Un retournement de situation

Banque Populaire de Chine

La relation entre la Chine et les cryptomonnaies est complexe. Nous connaissons leur positionnement ferme à propos de ce type d’investissement. C’est pourquoi cette prise de position émanant du vice-gouverneur de la banque de Chine, Li Bo, est très étonnante. Il a déclaré lors du Boao Forum for Asia, un forum économique annuel, que le bitcoin et autres cryptoactifs “devraient jouer un rôle majeur à l’avenir” que ce soit “en tant que supports d’investissement ou en tant qu’investissements alternatifs” (via bictoin.fr). 

 

Si les cryptoactifs sont effectivement utilisés de telle manière par certains pays, Li Bo suggère qu’il faille instaurer des mesures réglementaires afin de ne pas entraîner de risques financiers graves. C’est donc ce à quoi la Chine, et d’autres pays, sont en train de réfléchir. 

 

Vers une ouverture du pays ?

☆ ☆ ☆

[Selon les informations]
A) Lors de quel événement Li Bo a-t-il fait sa déclaration, selon l'extrait du document ?
B) Traduisez en anglais la phrase suivante de l'extrait du document : « La relation entre la Chine et les cryptomonnaies est complexe. »
C) Relevez, dans l'ordre, toutes les lignes de l'extrait du document qui se présentent comme des titres.
La liste n'est pas nécessaire pour ce travail.

☆ ☆ ☆

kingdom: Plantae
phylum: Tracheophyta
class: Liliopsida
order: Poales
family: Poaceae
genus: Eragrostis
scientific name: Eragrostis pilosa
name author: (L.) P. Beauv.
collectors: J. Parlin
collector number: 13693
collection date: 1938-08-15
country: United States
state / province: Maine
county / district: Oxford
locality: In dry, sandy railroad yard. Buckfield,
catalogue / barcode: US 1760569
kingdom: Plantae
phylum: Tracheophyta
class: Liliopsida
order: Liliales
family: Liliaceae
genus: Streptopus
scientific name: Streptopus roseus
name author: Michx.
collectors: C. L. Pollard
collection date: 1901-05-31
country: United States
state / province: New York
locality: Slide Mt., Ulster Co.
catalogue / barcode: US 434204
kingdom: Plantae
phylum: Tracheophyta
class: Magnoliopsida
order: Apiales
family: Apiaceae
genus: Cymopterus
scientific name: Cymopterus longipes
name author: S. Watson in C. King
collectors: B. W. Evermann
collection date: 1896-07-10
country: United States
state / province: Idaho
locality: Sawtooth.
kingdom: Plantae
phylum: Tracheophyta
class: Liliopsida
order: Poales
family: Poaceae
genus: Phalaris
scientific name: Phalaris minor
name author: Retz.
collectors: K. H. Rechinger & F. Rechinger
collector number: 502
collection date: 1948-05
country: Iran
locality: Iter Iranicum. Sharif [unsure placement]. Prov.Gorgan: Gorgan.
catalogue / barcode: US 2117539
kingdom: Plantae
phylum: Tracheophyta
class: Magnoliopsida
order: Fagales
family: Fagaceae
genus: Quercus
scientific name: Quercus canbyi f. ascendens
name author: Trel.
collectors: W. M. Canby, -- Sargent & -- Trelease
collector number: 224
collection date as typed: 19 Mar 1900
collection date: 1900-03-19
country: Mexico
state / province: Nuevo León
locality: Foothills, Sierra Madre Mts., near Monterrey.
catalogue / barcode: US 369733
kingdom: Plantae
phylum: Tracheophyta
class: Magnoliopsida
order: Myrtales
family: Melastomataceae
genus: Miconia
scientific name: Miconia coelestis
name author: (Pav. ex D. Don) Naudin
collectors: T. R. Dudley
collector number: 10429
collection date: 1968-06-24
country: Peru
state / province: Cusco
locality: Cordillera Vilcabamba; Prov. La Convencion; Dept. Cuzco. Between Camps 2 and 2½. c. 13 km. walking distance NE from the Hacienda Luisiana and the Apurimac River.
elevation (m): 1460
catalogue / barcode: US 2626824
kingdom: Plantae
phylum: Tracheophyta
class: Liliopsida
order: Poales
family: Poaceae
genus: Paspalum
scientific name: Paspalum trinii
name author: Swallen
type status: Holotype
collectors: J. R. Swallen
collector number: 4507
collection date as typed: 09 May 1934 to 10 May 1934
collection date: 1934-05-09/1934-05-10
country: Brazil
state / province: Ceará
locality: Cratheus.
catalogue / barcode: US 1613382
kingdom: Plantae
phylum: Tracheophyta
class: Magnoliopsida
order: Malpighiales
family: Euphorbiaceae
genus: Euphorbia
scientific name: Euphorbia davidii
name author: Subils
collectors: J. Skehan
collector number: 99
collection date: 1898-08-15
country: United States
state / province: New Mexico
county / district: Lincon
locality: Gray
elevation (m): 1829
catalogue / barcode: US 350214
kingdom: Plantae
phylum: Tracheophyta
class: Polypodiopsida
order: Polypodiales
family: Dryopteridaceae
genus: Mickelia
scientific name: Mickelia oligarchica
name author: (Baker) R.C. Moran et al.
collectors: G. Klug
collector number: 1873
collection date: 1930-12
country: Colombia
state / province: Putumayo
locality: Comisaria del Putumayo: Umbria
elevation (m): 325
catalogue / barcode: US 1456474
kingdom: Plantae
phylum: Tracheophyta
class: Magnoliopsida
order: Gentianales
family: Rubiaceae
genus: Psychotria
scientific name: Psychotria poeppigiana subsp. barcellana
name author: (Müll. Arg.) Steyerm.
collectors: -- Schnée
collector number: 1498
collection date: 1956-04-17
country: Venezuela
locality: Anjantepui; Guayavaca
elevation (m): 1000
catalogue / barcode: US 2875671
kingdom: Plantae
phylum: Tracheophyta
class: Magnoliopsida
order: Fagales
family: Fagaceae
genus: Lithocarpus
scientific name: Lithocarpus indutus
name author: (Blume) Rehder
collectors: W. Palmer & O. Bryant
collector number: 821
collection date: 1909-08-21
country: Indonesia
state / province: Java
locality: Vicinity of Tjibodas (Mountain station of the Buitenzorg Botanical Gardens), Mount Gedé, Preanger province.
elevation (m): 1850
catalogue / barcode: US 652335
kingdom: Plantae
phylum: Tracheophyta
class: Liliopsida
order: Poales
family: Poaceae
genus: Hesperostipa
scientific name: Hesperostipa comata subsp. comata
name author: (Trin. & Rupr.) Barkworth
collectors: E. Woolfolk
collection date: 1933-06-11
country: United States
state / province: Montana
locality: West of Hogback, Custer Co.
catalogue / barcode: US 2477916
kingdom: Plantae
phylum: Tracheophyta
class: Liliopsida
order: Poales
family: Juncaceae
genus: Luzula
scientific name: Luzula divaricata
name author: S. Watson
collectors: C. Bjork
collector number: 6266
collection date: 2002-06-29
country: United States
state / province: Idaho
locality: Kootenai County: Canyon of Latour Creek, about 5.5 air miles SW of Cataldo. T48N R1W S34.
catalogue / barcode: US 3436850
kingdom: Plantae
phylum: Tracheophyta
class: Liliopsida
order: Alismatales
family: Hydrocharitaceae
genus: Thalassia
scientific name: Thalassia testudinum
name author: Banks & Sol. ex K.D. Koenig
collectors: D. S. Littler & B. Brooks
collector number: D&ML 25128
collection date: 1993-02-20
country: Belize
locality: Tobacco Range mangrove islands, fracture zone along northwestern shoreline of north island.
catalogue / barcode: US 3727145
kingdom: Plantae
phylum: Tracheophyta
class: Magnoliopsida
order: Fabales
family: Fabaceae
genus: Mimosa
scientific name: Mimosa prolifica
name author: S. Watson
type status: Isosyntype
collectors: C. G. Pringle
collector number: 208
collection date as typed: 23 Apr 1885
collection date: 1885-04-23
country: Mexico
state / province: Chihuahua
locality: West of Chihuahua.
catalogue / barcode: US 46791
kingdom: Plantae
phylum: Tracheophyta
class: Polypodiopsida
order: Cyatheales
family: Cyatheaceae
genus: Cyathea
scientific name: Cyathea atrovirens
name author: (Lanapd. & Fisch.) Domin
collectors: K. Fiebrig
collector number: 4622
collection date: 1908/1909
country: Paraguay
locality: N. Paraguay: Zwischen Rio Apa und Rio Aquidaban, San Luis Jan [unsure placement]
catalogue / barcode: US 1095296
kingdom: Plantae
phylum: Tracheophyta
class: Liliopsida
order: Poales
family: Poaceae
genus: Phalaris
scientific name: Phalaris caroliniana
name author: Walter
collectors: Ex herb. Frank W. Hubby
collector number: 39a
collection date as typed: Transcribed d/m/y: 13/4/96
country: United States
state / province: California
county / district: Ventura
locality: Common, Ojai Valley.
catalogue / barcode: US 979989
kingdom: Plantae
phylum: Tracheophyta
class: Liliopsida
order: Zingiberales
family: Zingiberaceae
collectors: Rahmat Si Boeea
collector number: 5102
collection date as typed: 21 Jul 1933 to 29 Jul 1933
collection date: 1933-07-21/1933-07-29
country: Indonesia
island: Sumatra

☆ ☆ ☆

[Réponses numérotées]
A) Lors du Boao Forum for Asia, un forum économique annuel.

B) The relationship between China and cryptocurrencies is complex.

C)
- Un retournement de situation
- Banque Populaire de Chine
- Vers une ouverture du pays ?